Microsoft has quite aggressively touted HTML5 during PDC 2010, which wraps up today. It's seemingly inconsistent with Microsoft's revamped cloud strategy, which is very much about taking propriety software to the cloud. How then does Microsoft's platform-independent HTML5 approach reconcile with extending the proprietary Office-Windows-Windows Server applications stack into the cloud?
Microsoft product managers talk about customer benefits, and perhaps some of them truly believe that's the reason for supporting HTML5. But there is a more fundamental reason: Apple. Some readers will cock back their heads and ask: "WTF?" Apple also is a big HTML5 supporter. Maybe, but the two companies have very different reasons, with similar objective: Gaining developer and user momentum for their mobile platforms.
For Apple, Adobe's Flash is a competitive threat. If Apple allows Flash free reign on the iOS app store, some developers would use Adobe's technology to create applications. Flash already is used to develop Web applications and has a huge developer following. As such, giving a centimeter to Flash would give it a kilometer. Apple doesn't want a competing development platform on iOS. HTML5 is a better choice, allowing Apple to support standards and its own platforms while beating back a potential competitor.
Suddenly, the context for Apple CEO Steve Jobs' repeated attacks against Flash is clear. I often puzzled about his motives. Last week's announcement that Apple will launch a Macintosh applications store within 90 days makes sense of Jobs' anti-Flash position, which is as much about the computer as the mobile phone.

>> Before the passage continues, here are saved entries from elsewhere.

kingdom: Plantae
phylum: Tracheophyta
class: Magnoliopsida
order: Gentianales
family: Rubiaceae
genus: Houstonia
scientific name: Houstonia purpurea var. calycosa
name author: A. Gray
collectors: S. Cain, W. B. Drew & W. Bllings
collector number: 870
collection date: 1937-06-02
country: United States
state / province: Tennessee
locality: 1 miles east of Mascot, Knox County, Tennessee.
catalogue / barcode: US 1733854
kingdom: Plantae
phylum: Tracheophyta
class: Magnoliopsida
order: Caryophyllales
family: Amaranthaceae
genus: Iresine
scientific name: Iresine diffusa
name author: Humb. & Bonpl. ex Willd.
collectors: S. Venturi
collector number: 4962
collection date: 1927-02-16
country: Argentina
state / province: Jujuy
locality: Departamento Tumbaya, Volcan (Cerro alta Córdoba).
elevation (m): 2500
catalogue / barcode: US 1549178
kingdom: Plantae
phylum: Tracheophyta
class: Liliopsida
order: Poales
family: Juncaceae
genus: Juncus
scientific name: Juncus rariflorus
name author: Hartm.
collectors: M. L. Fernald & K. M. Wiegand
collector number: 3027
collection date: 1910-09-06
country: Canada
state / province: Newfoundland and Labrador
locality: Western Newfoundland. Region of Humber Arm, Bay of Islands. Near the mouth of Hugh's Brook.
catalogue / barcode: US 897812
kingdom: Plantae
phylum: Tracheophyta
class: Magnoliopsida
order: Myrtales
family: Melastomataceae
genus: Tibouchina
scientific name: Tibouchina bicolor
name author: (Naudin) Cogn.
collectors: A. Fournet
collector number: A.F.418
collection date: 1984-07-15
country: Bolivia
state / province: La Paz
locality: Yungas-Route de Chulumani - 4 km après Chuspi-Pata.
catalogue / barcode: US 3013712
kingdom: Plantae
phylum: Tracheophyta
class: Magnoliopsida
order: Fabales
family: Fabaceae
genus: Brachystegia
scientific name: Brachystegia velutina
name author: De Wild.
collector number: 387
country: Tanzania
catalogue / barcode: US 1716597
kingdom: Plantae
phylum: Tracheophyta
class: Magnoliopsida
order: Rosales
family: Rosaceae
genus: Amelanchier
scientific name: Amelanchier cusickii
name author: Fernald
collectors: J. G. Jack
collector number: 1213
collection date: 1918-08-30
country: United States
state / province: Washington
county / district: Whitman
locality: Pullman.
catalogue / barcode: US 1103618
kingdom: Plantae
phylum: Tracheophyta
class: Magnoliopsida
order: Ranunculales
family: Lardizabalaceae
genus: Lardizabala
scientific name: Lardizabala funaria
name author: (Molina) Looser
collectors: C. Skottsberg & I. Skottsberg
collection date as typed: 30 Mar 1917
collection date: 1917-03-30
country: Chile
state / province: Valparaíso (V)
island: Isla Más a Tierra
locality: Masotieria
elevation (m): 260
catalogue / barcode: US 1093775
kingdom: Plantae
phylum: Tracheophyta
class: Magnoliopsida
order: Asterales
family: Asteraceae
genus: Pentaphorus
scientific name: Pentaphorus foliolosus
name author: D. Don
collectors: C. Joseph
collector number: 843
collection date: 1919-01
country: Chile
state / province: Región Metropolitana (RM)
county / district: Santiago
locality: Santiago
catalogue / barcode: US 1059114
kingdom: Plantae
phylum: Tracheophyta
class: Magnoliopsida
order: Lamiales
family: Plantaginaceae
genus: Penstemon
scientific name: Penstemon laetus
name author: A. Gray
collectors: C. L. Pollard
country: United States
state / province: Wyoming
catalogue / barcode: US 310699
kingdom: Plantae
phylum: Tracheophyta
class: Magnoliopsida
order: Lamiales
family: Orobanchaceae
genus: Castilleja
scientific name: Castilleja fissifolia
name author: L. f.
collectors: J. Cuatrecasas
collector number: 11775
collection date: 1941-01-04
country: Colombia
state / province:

Flash apps are widely available for Macs (and Windows PCs), and Apple's app store will soon enter the competitive space, wooing developers and users. While pundits focused on Flash and mobile as reason for Jobs' anti-Flash rhetoric, he had yet another reason for striking out against Adobe's rich Internet applications toolkit: The Mac. This also makes sense in context of Apple shipping the new MacBook Air without Flash.
By comparison, Microsoft gains against Apple, not Adobe, by supporting HTML5. The problem: Mobile applications. Effectively, Microsoft has none for Windows Phone 7 -- as measured by a couple thousand against the iOS App Store's 300,000 or even the Android Marketplace's 100,000. Microsoft is starting too far behind the new mobile applications race to catch up, let alone win. Perhaps Microsoft's competitive position would be stronger if Windows Phone 7 could leverage more from Office or Windows.
Microsoft's best strategy is to change the rules of engagement -- to use David Thinking. In his 2005 book, How the Weak Win Wars: A Theory of Asymmetric Tactics, political scientist Ivan Arreguín-Toft explains how seemingly weaker opponents can prevail against stronger ones by changing the rules of engagement. He produces excellent historical data showing that, in wars, when smaller rivals use such tactic they are more likely to win, even against mightier opponents. The Biblical example of David vs. Goliath is good analogy. Rather than fight like Goliath -- and almost certainly lose by dawning armor and sword -- David relied on his own strengths. A slingshot and stone kept him out of Goliath's reach but still on the offensive. I call this approach David Thinking.
HTML5-support lets Microsoft change the rules of the engagement, by moving the applications battle to the browser and to the cloud rather than to mobile applications. Microsoft's cloud platform is already ahead of Apple's. The strategy is also counterintuitive. Microsoft successfully built its business by popularizing its own proprietary technologies and extending the benefits (and customer and developer lock-in) through integration. There is no obvious Windows Phone 7 (or Internet Explorer 9) integration benefits to supporting cross-platform HTML5. That's OK. The short-term objective is to make mobile applications less important; apps favor Apple's rival software-services-hardware platform.
The David Thinking approach also explains something that Mary Jo Foley noted earlier today in the post "Microsoft: Our strategy with Silverlight has shifted." If Foley is right, Microsoft has sidelined Silverlight to Windows Phone 7 development, pushing HTML5 for Web applications. That resonates with a broader approach of leveraging Microsoft's existing development tools/platforms to mobile, while more broadly supporting HTML5 for RIAs.
Last week, Gartner predicted that mobile would be a trillion-dollar industry by 2014. It's a market Microsoft doesn't want to be shut out of. One question remains: Will the mobile Web be about the browser or applications? In April, I explained how Apple and Google are fighting over the future of the mobile Web by focusing more on applications or the browser, respectively. Like Google, Microsoft is betting on the browser -- for short-term strategic advantage -- while also trying to leverage existing applications like Office and newer cloud-based offerings. It's a bold approach worthy of praise, regardless of the competitive outcome.